◆ Exercise directions
Format every line of the data below as a Markdown table with two columns, Row and Source line. Omit blank lines.

◆ Data records
● ● ● ● ●

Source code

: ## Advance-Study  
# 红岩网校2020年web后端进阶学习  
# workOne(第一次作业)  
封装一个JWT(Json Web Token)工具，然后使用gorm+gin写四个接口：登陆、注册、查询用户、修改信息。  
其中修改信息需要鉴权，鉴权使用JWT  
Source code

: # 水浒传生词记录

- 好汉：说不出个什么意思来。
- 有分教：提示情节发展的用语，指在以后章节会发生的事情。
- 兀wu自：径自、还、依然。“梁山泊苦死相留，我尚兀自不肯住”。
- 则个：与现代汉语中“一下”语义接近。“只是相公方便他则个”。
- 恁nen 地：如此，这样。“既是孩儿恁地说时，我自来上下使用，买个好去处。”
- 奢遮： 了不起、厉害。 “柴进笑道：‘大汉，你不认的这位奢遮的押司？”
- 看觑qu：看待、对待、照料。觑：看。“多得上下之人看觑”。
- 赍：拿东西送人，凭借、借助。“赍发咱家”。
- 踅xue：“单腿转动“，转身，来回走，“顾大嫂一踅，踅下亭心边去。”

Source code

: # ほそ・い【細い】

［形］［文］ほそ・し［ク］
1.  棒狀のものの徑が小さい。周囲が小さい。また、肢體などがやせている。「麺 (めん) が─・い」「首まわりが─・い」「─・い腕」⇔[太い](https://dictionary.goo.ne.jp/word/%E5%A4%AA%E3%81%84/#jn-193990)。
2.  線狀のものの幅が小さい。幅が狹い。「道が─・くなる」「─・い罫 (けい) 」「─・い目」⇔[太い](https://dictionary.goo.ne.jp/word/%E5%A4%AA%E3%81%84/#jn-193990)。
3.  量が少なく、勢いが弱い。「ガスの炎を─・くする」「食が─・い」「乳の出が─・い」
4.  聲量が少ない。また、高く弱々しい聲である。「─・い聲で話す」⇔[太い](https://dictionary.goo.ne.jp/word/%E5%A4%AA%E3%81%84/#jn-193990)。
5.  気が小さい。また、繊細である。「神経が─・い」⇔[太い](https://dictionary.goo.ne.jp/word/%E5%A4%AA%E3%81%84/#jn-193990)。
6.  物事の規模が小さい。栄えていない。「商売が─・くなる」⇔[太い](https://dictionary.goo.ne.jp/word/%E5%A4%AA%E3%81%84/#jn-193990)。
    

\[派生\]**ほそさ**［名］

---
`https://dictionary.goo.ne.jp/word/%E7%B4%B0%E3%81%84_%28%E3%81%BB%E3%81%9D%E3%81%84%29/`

● ● ● ● ●

◆ Written response
| Row | Source line |
|---|---|
| 1 | Source code |
| 2 | : ## Advance-Study   |
| 3 | # 红岩网校2020年web后端进阶学习   |
| 4 | # workOne(第一次作业)   |
| 5 | 封装一个JWT(Json Web Token)工具，然后使用gorm+gin写四个接口：登陆、注册、查询用户、修改信息。   |
| 6 | 其中修改信息需要鉴权，鉴权使用JWT   |
| 7 | Source code |
| 8 | : # 水浒传生词记录 |
| 9 | - 好汉：说不出个什么意思来。 |
| 10 | - 有分教：提示情节发展的用语，指在以后章节会发生的事情。 |
| 11 | - 兀wu自：径自、还、依然。“梁山泊苦死相留，我尚兀自不肯住”。 |
| 12 | - 则个：与现代汉语中“一下”语义接近。“只是相公方便他则个”。 |
| 13 | - 恁nen 地：如此，这样。“既是孩儿恁地说时，我自来上下使用，买个好去处。” |
| 14 | - 奢遮： 了不起、厉害。 “柴进笑道：‘大汉，你不认的这位奢遮的押司？” |
| 15 | - 看觑qu：看待、对待、照料。觑：看。“多得上下之人看觑”。 |
| 16 | - 赍：拿东西送人，凭借、借助。“赍发咱家”。 |
| 17 | - 踅xue：“单腿转动“，转身，来回走，“顾大嫂一踅，踅下亭心边去。” |
| 18 | Source code |
| 19 | : # ほそ・い【細い】 |
| 20 | ［形］［文］ほそ・し［ク］ |
| 21 | 1.  棒狀のものの徑が小さい。周囲が小さい。また、肢體などがやせている。「麺 (めん) が─・い」「首まわりが─・い」「─・い腕」⇔[太い](https://dictionary.goo.ne.jp/word/%E5%A4%AA%E3%81%84/#jn-193990)。 |
| 22 | 2.  線狀のものの幅が小さい。幅が狹い。「道が─・くなる」「─・い罫 (けい) 」「─・い目」⇔[太い](https://dictionary.goo.ne.jp/word/%E5%A4%AA%E3%81%84/#jn-193990)。 |
| 23 | 3.  量が少なく、勢いが弱い。「ガスの炎を─・くする」「食が─・い」「乳の出が─・い」 |
| 24 | 4.  聲量が少ない。また、高く弱々しい聲である。「─・い聲で話す」⇔[太い](https://dictionary.goo.ne.jp/word/%E5%A4%AA%E3%81%84/#jn-193990)。 |
| 25 | 5.  気が小さい。また、繊細である。「神経が─・い」⇔[太い](https://dictionary.goo.ne.jp/word/%E5%A4%AA%E3%81%84/#jn-193990)。 |
| 26 | 6.  物事の規模が小さい。栄えていない。「商売が─・くなる」⇔[太い](https://dictionary.goo.ne.jp/word/%E5%A4%AA%E3%81%84/#jn-193990)。 |
| 27 | \[派生\]**ほそさ**［名］ |
| 28 | --- |
| 29 | `https://dictionary.goo.ne.jp/word/%E7%B4%B0%E3%81%84_%28%E3%81%BB%E3%81%9D%E3%81%84%29/` |